→ **Instruction**
Output every line of the data below as a Markdown table with the columns "Row" and "Entry," where Row numbers each line and Entry holds its text. Leave out the pictures and any blank lines.

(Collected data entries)

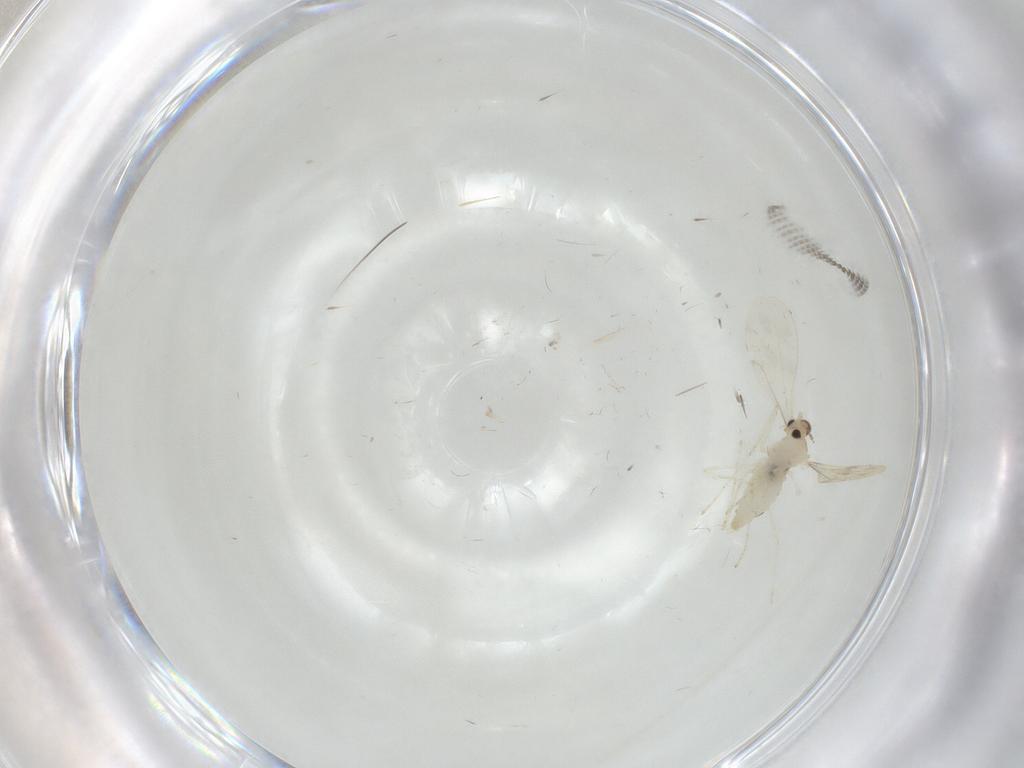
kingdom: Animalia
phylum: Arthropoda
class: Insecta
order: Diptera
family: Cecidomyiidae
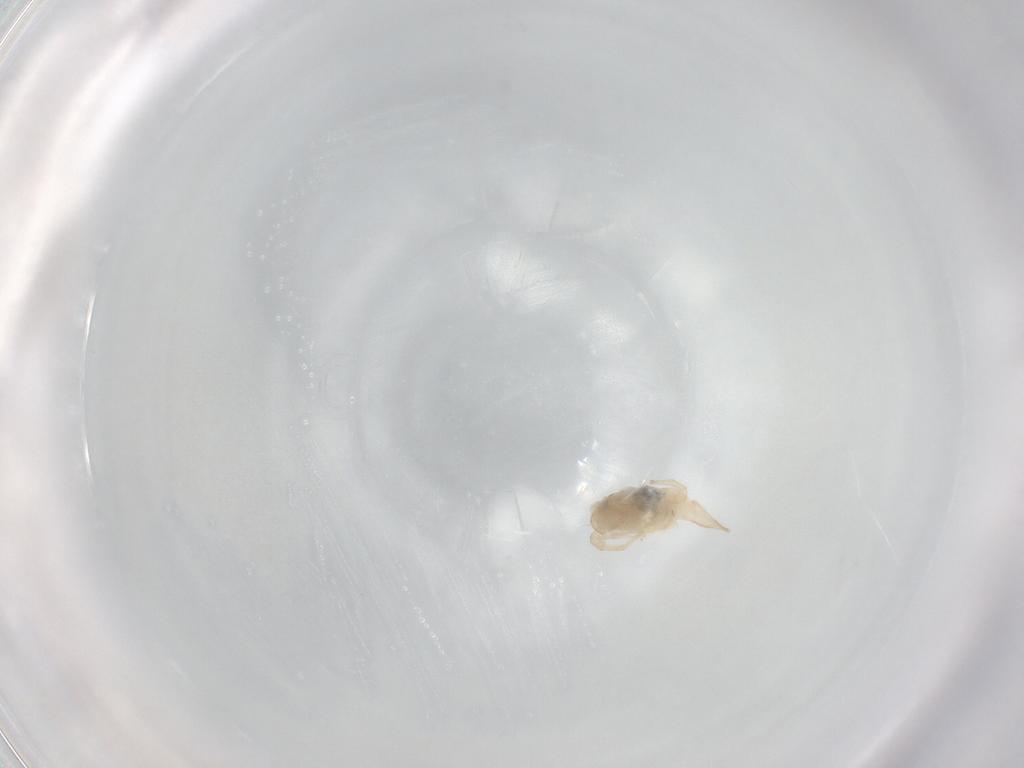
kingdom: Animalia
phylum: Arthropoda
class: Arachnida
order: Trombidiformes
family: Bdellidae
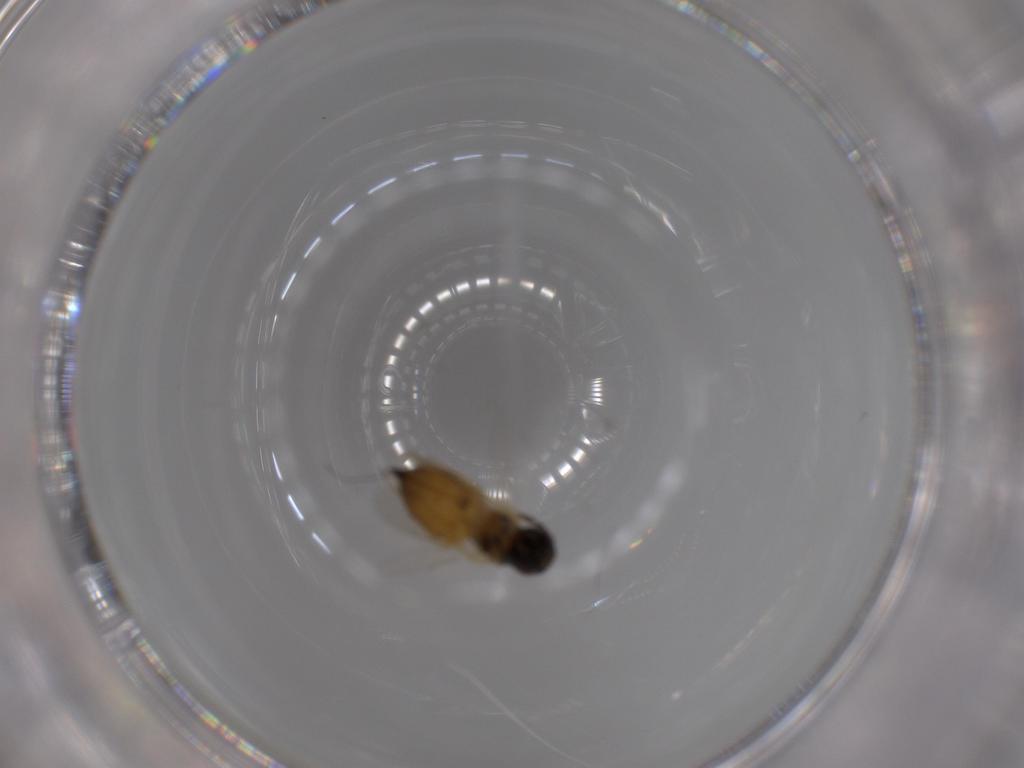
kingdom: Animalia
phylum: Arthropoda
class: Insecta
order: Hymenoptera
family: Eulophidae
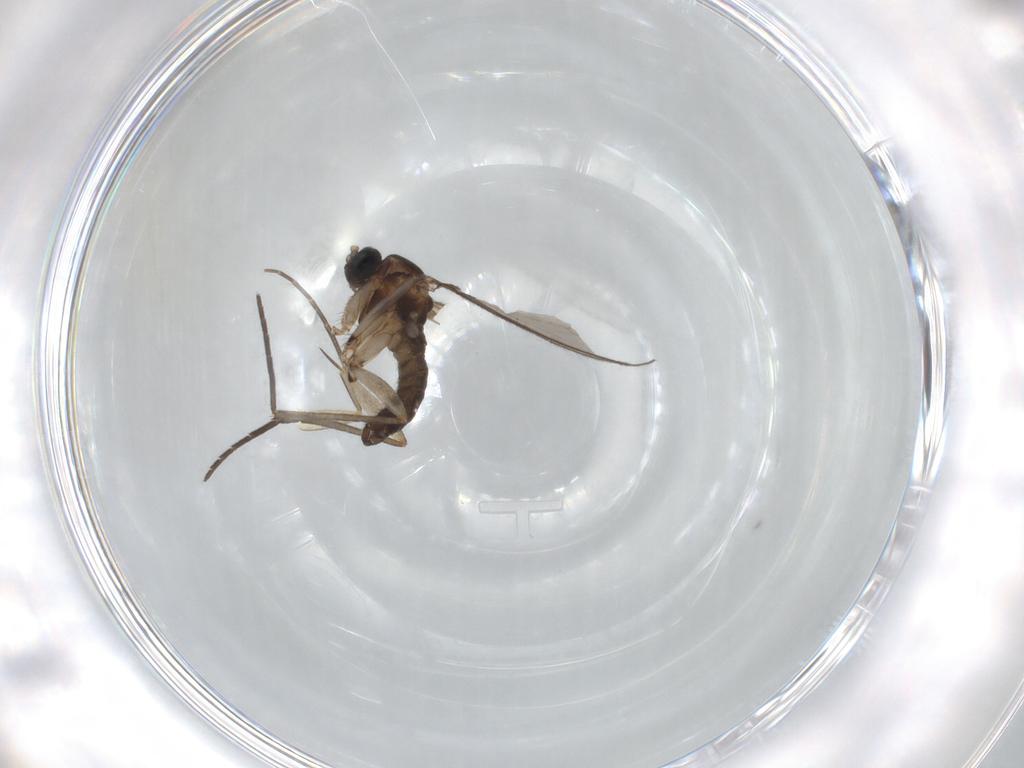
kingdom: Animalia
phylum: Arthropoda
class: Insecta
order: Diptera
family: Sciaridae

→ **Exercise answer**
| Row | Entry |
|---|---|
| 1 | kingdom: Animalia |
| 2 | phylum: Arthropoda |
| 3 | class: Insecta |
| 4 | order: Diptera |
| 5 | family: Cecidomyiidae |
| 6 | kingdom: Animalia |
| 7 | phylum: Arthropoda |
| 8 | class: Arachnida |
| 9 | order: Trombidiformes |
| 10 | family: Bdellidae |
| 11 | kingdom: Animalia |
| 12 | phylum: Arthropoda |
| 13 | class: Insecta |
| 14 | order: Hymenoptera |
| 15 | family: Eulophidae |
| 16 | kingdom: Animalia |
| 17 | phylum: Arthropoda |
| 18 | class: Insecta |
| 19 | order: Diptera |
| 20 | family: Sciaridae |